Be Bold

Holding the title of Miss Greater Easley last year was great, but explaining to countless people that I will not be returning to compete in the MAO has been a headache.  I hold nothing against the girls who are gearing up for competition this summer.  In fact, I think back fondly to the spray tans, fake nails, and fake lashes, and I remember being happy underneath all the makeup.  The thing is, I am so incredibly much more than a title, and I have so incredibly much more to offer to the world than being a queen.

While competing for Miss South Carolina, I ceased to be Tracy.  The entire week of the state pageant, I was called by my title and never by my name.  There are many girls, and using titles is simply easier.  I get that.  What I did not understand is the number of people who knew I was Miss Greater Easley and desired no other information.  The number of people who felt they knew me simply because they knew my title.  The title did not define me.

Long before I held a title, I was a volunteer at GHS Children’s Hospital.  I loved volunteering with my local CMN hospital.  I did not love it because it was MAO’s platform; I love it because those kids show what can be accomplished with a little strength of character.  I love it because that hospital is an opportunity for more kids to have birthdays.  I love it because every child deserves a childhood.  It wasn’t about the pictures I could take at events; it was about the relationships I could build.

Long before I held a title, I was a personal trainer advocating for my platform, A Perfect Fit; I just wasn’t calling it that.  Mental, physical, and spiritual wellness has always been a passion for me.  It was never something I did to promote myself.  My intention was always to help others.  Being a contestant ruined that for me.  It started to become about how many appearances I’d made instead of about what good I’d done.

Now, I hold the title of Miss Clemson University, and I am not taking it to compete for a higher title.  I am completely satisfied with having this title to potentially make a difference in the place that has given me so much.

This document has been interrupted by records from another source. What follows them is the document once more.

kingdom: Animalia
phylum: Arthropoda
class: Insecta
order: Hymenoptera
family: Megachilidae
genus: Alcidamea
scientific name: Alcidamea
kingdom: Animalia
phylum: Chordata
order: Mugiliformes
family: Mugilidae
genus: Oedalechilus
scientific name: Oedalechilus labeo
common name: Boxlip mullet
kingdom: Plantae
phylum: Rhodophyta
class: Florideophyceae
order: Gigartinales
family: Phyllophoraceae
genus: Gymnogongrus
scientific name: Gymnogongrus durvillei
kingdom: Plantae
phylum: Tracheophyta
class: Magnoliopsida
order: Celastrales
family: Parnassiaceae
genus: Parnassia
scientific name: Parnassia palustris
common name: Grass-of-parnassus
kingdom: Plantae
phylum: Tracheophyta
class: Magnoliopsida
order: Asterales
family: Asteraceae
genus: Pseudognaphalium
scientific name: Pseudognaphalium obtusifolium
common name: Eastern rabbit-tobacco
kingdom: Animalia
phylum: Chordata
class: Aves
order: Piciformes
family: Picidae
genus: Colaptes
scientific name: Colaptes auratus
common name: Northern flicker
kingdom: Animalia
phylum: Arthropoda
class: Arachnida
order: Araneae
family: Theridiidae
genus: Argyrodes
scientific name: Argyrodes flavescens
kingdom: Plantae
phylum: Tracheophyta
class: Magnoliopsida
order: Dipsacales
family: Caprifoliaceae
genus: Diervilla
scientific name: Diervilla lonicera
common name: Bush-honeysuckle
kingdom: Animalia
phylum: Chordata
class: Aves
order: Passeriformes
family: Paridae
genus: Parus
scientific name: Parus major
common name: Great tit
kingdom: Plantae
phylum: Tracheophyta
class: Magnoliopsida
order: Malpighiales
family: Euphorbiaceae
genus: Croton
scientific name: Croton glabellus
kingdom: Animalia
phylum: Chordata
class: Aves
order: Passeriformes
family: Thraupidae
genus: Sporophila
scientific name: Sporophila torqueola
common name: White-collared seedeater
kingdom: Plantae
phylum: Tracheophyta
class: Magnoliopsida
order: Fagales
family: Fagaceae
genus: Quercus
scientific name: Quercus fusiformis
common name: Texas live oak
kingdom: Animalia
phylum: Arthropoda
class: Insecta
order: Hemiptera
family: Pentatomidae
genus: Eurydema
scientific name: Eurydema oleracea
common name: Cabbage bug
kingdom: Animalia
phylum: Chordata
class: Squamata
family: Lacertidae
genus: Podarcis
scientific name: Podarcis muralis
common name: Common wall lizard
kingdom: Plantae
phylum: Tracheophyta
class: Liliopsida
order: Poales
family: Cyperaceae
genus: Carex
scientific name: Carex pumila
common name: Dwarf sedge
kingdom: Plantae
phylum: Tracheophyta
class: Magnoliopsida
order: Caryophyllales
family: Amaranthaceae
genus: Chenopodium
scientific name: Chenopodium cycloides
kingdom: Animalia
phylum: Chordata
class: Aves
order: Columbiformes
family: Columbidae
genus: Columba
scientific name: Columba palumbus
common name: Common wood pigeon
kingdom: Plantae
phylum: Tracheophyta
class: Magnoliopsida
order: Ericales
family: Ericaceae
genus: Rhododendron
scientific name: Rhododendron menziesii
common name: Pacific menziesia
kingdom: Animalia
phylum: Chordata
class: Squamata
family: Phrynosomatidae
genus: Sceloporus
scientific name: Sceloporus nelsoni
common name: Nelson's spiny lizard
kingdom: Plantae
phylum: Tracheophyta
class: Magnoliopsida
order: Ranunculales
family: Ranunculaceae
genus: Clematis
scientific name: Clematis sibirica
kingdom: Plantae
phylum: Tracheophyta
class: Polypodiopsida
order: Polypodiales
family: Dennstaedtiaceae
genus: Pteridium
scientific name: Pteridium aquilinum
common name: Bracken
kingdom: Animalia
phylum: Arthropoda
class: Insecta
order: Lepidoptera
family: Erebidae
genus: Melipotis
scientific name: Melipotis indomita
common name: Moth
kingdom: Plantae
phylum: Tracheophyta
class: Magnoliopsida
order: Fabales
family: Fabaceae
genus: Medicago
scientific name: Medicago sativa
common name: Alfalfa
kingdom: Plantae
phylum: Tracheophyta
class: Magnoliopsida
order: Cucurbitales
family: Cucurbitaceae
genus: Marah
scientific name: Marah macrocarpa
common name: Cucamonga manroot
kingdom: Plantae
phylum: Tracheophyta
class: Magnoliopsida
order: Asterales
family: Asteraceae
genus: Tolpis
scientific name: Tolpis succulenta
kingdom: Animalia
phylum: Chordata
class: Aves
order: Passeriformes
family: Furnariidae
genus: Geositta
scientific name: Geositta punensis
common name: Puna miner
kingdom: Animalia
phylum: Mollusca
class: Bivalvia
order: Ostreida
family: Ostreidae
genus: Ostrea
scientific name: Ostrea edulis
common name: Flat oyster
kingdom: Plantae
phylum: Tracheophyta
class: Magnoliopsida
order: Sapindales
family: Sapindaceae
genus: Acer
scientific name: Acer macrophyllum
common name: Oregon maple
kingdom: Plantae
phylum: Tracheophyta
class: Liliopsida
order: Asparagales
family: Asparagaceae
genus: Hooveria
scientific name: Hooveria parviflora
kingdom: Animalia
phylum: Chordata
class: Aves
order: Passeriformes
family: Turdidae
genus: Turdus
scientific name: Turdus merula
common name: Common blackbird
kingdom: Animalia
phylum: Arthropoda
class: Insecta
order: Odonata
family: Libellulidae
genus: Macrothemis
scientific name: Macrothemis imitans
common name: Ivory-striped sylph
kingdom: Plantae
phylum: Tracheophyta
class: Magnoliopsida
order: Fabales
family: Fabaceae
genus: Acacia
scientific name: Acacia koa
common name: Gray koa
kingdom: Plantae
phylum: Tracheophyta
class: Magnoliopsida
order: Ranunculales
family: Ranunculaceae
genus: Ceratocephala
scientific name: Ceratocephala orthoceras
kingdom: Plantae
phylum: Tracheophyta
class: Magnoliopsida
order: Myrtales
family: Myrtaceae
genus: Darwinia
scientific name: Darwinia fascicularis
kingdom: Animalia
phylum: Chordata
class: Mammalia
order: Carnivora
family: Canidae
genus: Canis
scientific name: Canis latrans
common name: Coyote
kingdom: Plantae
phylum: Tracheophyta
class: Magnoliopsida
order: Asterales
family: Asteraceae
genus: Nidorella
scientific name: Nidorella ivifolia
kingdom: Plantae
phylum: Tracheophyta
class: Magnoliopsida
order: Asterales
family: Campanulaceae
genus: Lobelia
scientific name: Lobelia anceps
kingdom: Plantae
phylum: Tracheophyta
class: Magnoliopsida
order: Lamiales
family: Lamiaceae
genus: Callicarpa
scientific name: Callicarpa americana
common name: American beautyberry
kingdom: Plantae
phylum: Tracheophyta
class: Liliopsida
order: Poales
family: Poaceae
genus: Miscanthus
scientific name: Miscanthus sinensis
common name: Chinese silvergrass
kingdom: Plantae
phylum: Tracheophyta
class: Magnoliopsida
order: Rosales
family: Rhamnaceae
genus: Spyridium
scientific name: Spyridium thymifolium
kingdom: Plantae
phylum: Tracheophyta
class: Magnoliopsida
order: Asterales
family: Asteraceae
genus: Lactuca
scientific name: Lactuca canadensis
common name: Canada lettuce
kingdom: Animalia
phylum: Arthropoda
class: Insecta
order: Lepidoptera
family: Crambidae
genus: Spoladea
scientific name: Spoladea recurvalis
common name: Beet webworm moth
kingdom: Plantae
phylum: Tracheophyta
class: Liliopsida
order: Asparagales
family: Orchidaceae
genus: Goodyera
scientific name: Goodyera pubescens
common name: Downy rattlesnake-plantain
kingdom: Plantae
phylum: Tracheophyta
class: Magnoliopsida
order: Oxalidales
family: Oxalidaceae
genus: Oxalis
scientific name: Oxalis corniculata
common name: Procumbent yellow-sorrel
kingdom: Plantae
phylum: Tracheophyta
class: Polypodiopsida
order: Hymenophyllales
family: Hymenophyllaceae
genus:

To the girls competing this summer, I wish you nothing but the best.  Please remember who you are, though.  Don’t let anyone tell you that you need a nose job to be beautiful enough to win.  Don’t let them encourage unhealthy weight loss when your body is your own.  Don’t let them tell you that you should sell more advertisements to be considered for the title.  Make a difference by spending time in your community, not just by fundraising for it.  (A little birdie told me that $0.40 of every dollar raised for CMN through MAO goes right back into the pageant system.  It could be a rumor, but for a rumor to start, I find there’s usually a little truth.). Do not lose yourself to their system; let this be part of the journey that helps you find yourself, not the part of your journey that defines you.

As for me, I’m content to serve in a different way.  Not winning the title of Miss South Carolina will always be one of the biggest blessings in my life, but I’m grateful for the experience.  I became more confident in the woman I am having faced a million voices trying to change me.  I’m forever thanking God for taking my life in a new direction and instilling new dreams to chase in my heart.

Be bold, be confident, and be at peace because you are beautiful and you are loved.